The head of Ukraine’s Military intelligence, Kyrylo Budanov, hinted broadly in recent interviews that an Armed Forces of Ukraine (AFU) offensive with a launch date in March is in the works.
Speaking to the U.S. television channel ABC on Jan. 4, Budanov said he expects fighting to be the "hottest" in March. "This is (when we will see more) liberation of territories… This will happen throughout Ukraine, from Crimea to the Donbas," he said. The offensives would lead to “the final defeat of Russia.”
In a Jan. 1 interview with the Ukrainian television channel ICTV, Budanov pointed to a worsening Russian ammunition shortage, saying: “The Russian military is in an ammunition crisis it cannot resolve… At the start of the war they were firing 60,000 shells and rockets a day, but by October they had reduced that to 20,000. By March they will be in a critical situation.”
The Russian army will have shot off practically its entire shell and artillery rocket reserve by the end of winter, and there is “no chance” domestic production or import from allies like Belarus or North Korea, even theoretically, could fill that gap.
Budanov said the AFU is for its part accumulating reserves of artillery shells and rockets so as to conduct an offensive of its own. The Ukrainian military has reduced its shell expenditures in the short term, he added, in order to build a reserve of ammunition for major operations in future.
ISW Russian Offensive Campaign Assessment, October, 5, 2024
In Ukraine’s east, the AFU will face renewed attacks against the city Bakhmut in coming months, with further heavy losses of poorly trained Russian troops at the hands of dug-in Ukrainian defenders, Budanov predicted. He said that during a recent visit to the front line he was shown horrific Russian casualties from past assaults.
"Soldiers showed me a section where dead bodies are piled up like something you would see in a movie… There are hundreds of dead bodies just rotting away in the open field, in places they are piled on top of other bodies like makeshift walls. When Russian troops attack on that field they use those bodies for cover, like a shield… But it's not working.

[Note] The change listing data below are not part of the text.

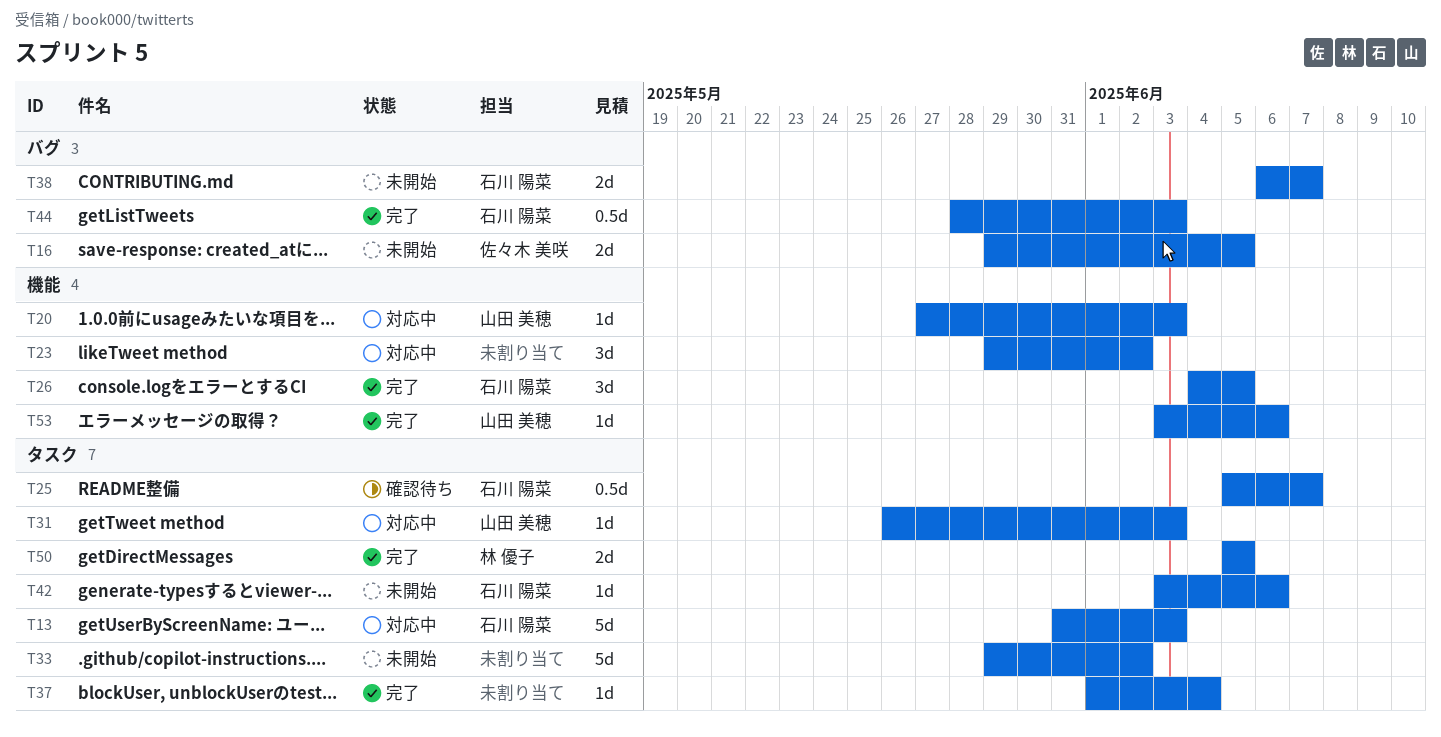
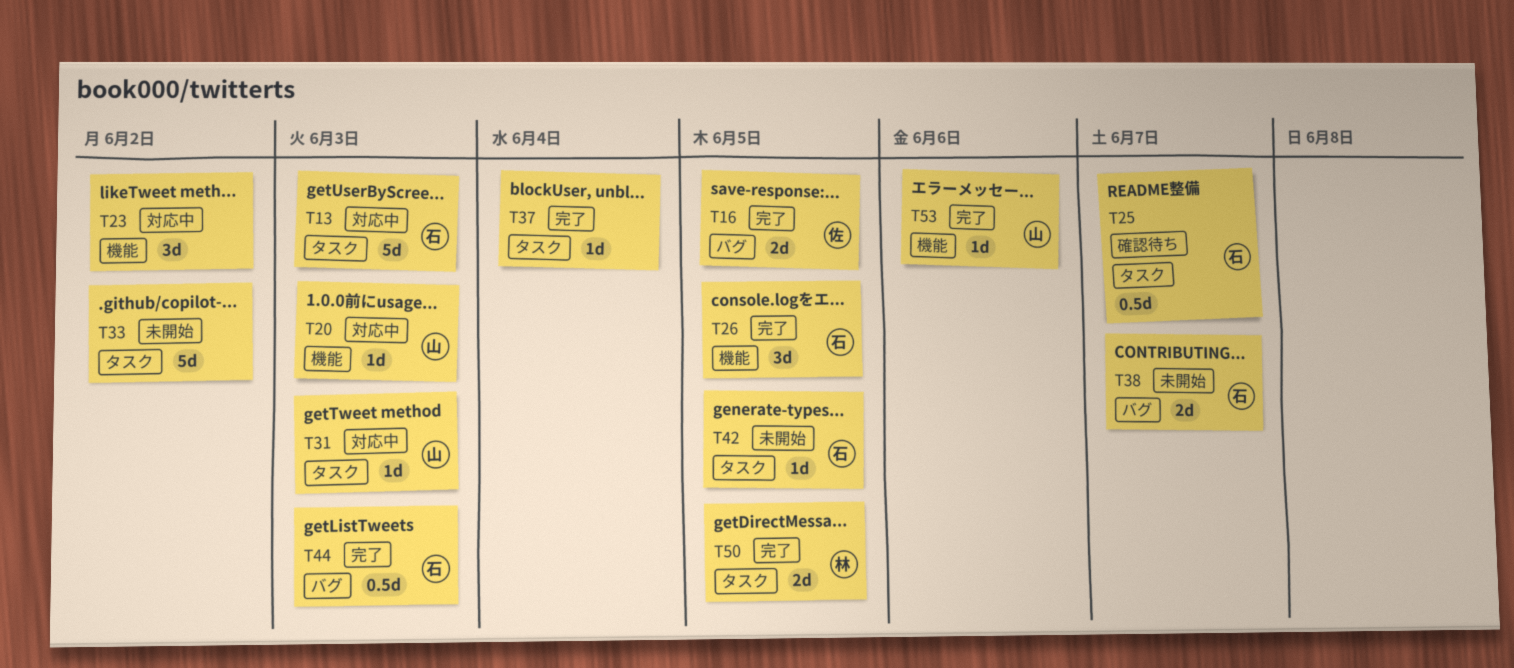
T16, status: 未開始 -> 完了
T42, due: Jun 6 -> Jun 5

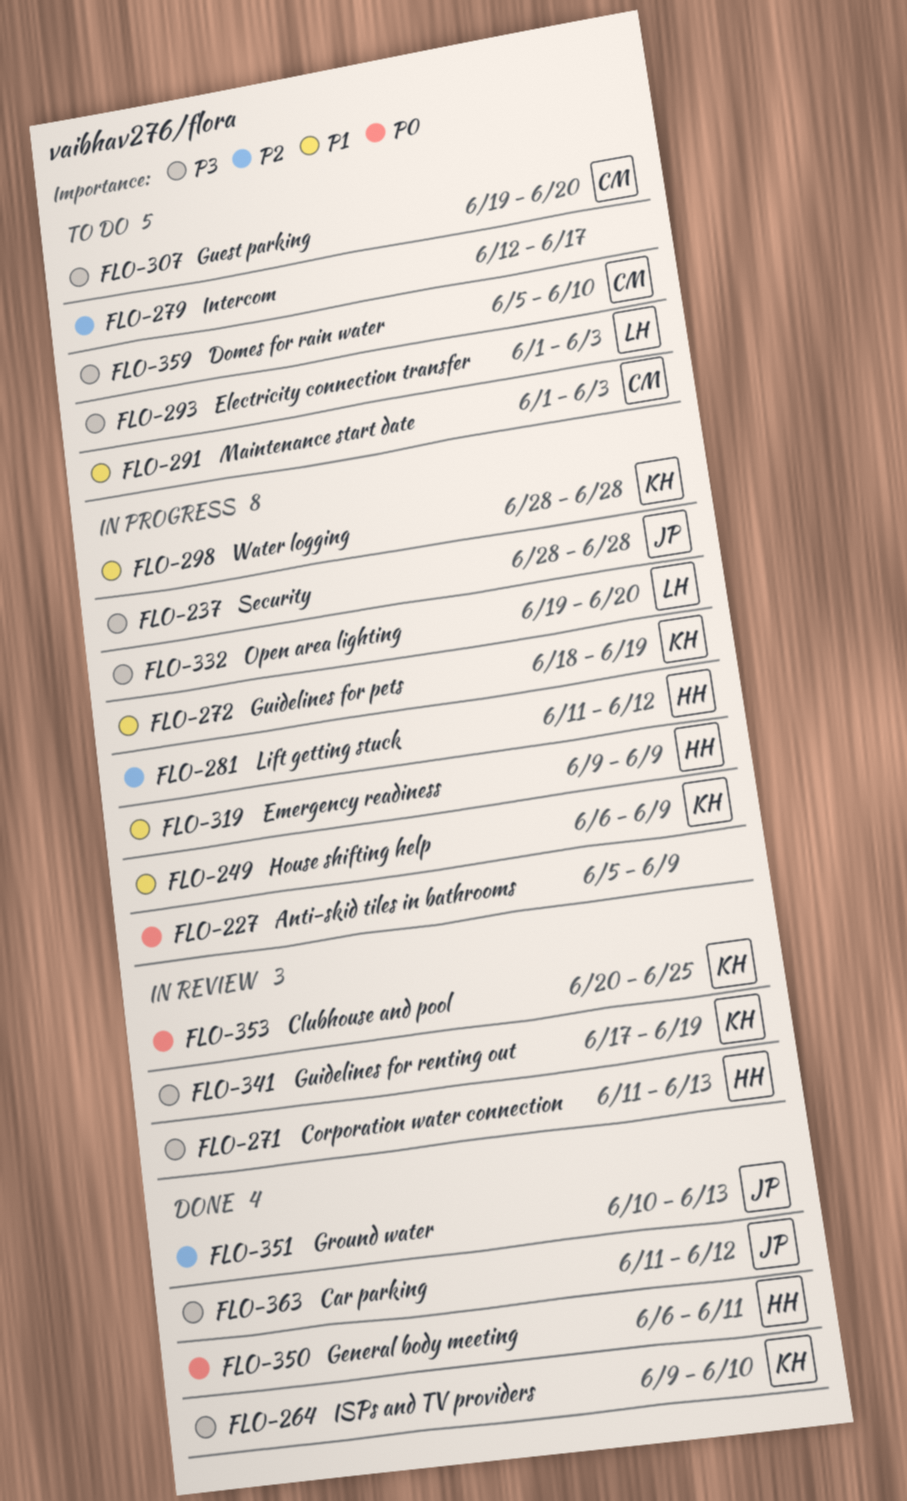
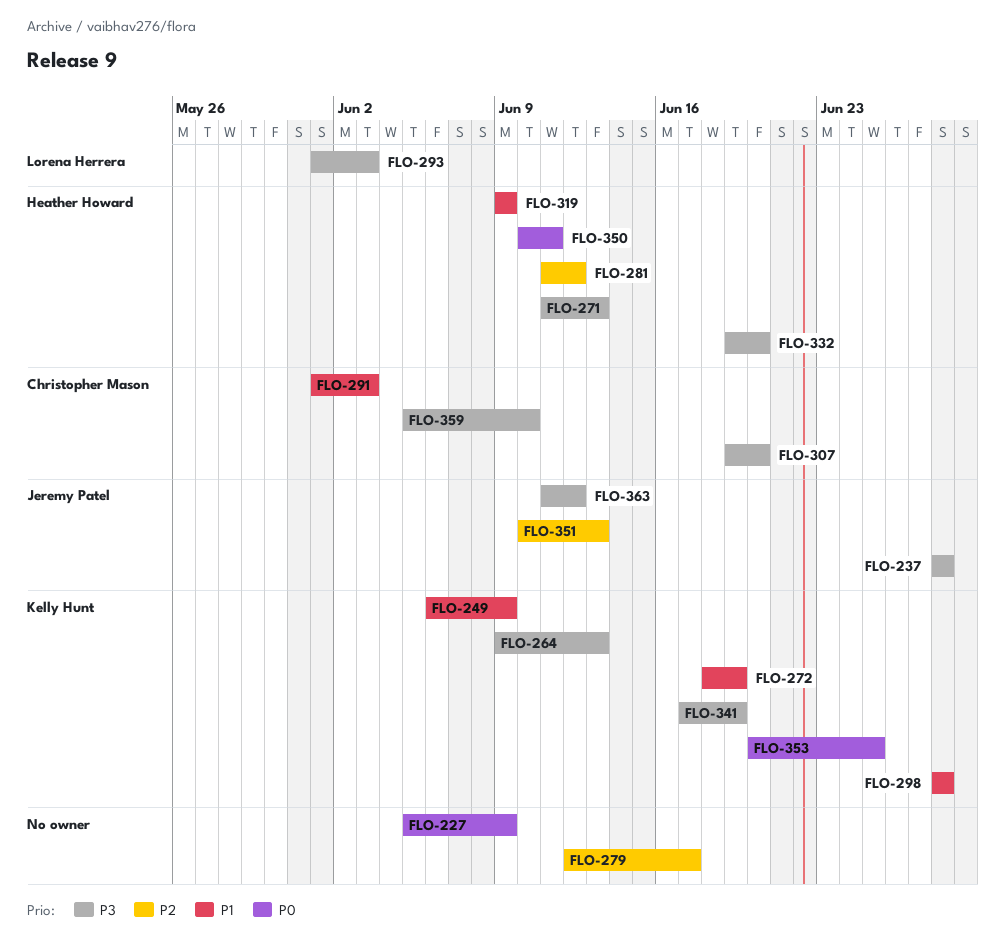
FLO-264, due: Jun 10 -> Jun 13
FLO-332, owner: Lorena Herrera -> Heather Howard
FLO-350, start: Jun 6 -> Jun 10

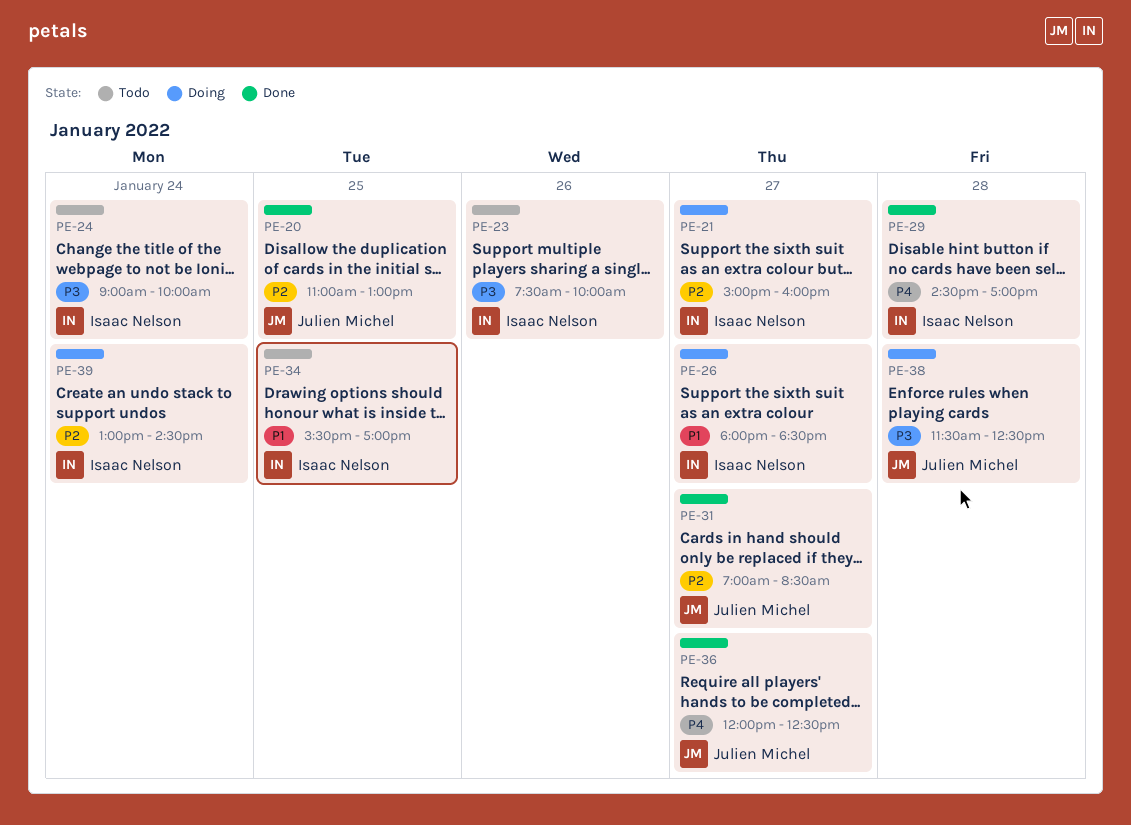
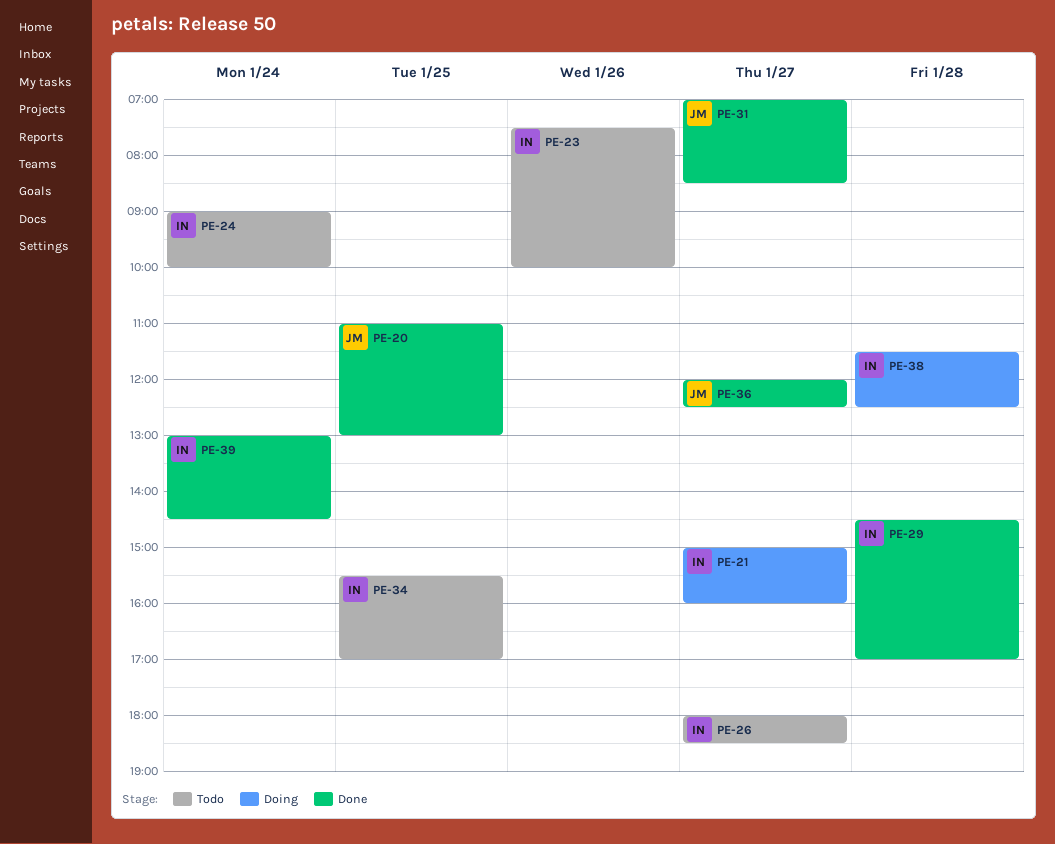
PE-26, status: Doing -> Todo
PE-38, owner: Julien Michel -> Isaac Nelson
PE-39, status: Doing -> Done

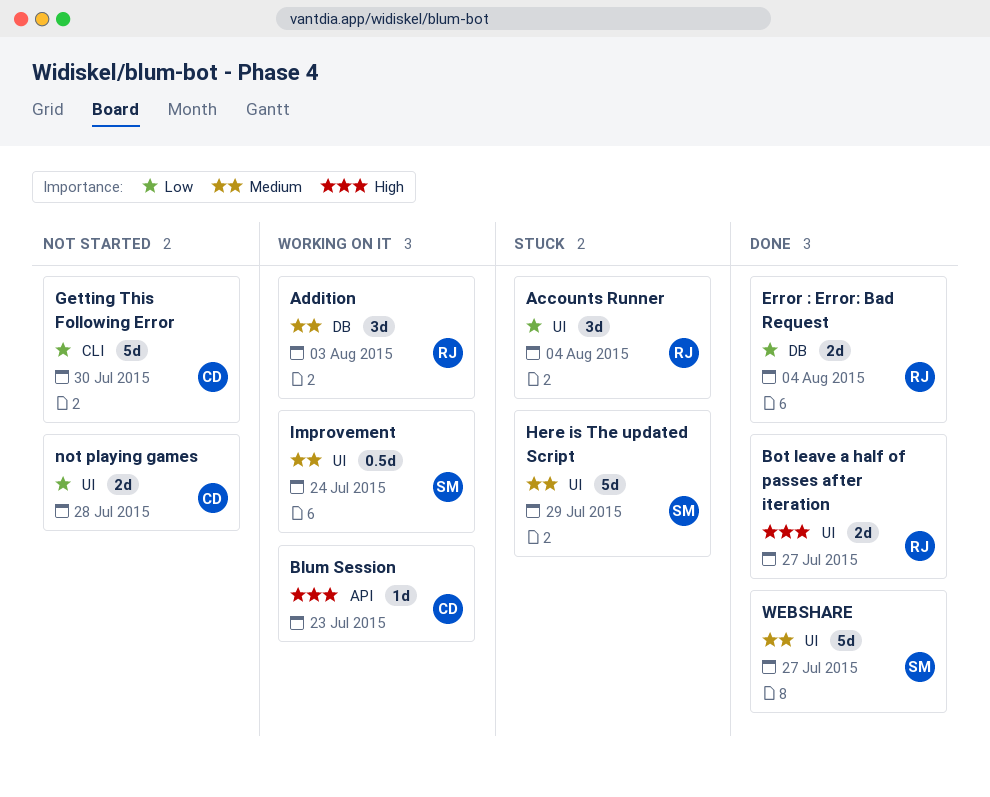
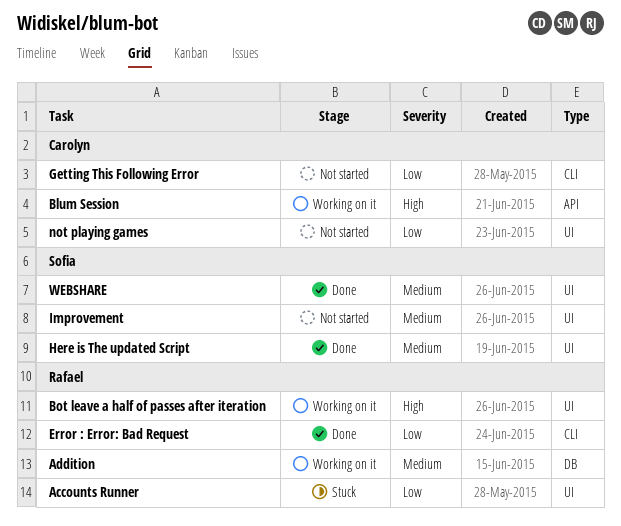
Bot leave a half of passes after iteration, status: Done -> Working on it
Error : Error: Bad Request, label: DB -> CLI
Here is The updated Script, status: Stuck -> Done
Improvement, status: Working on it -> Not started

There are fields of dead bodies there."
Russian attacks in the east will fail, Budanov said. He also felt that the real objective of renewed Russian assaults in the Donbas will not be so much to take ground from the AFU, but more to enable Russian state media to report that the Russian army holds the initiative and is still attacking, for propaganda purposes.
“Russia no longer poses a military threat to the world, it’s just fiction,” Budanov told ABC. “The only problem that remains is Russia's nuclear arsenal and an uncontrolled regime that will lead… the whole world to understand the need for denuclearization of Russia, or at least international oversight of its nuclear arsenal.”
Along with attacks in Donbas, Budanov told ICTV that in the coming months the Kremlin will continue missile attacks against Ukraine’s power grid, but with less frequency due to cruise missile shortages. In October the strikes were once a week, and now once every three weeks. Russia will exhaust its entire cruise missile reserve after two more attacks, he said.
Ukraine will expand its own long-range strikes into Russian-controlled territory, and that in the coming weeks and months the attacks will be “deeper and deeper,” Budanov told ABC.
He declined to claim responsibility for attacks on Russian airfields and bombers 600 to 700 kilometers inside Russia, including a spectacular Dec. 26 raid on Russia’s Engels military air base – according to Russian news reports by kamikaze drones – that damaged up to five Russian missile-carrying aircraft just a few hours before they were scheduled to take off and launch missiles at Ukrainian cities.
Nevertheless, he said, “I was glad to see it.”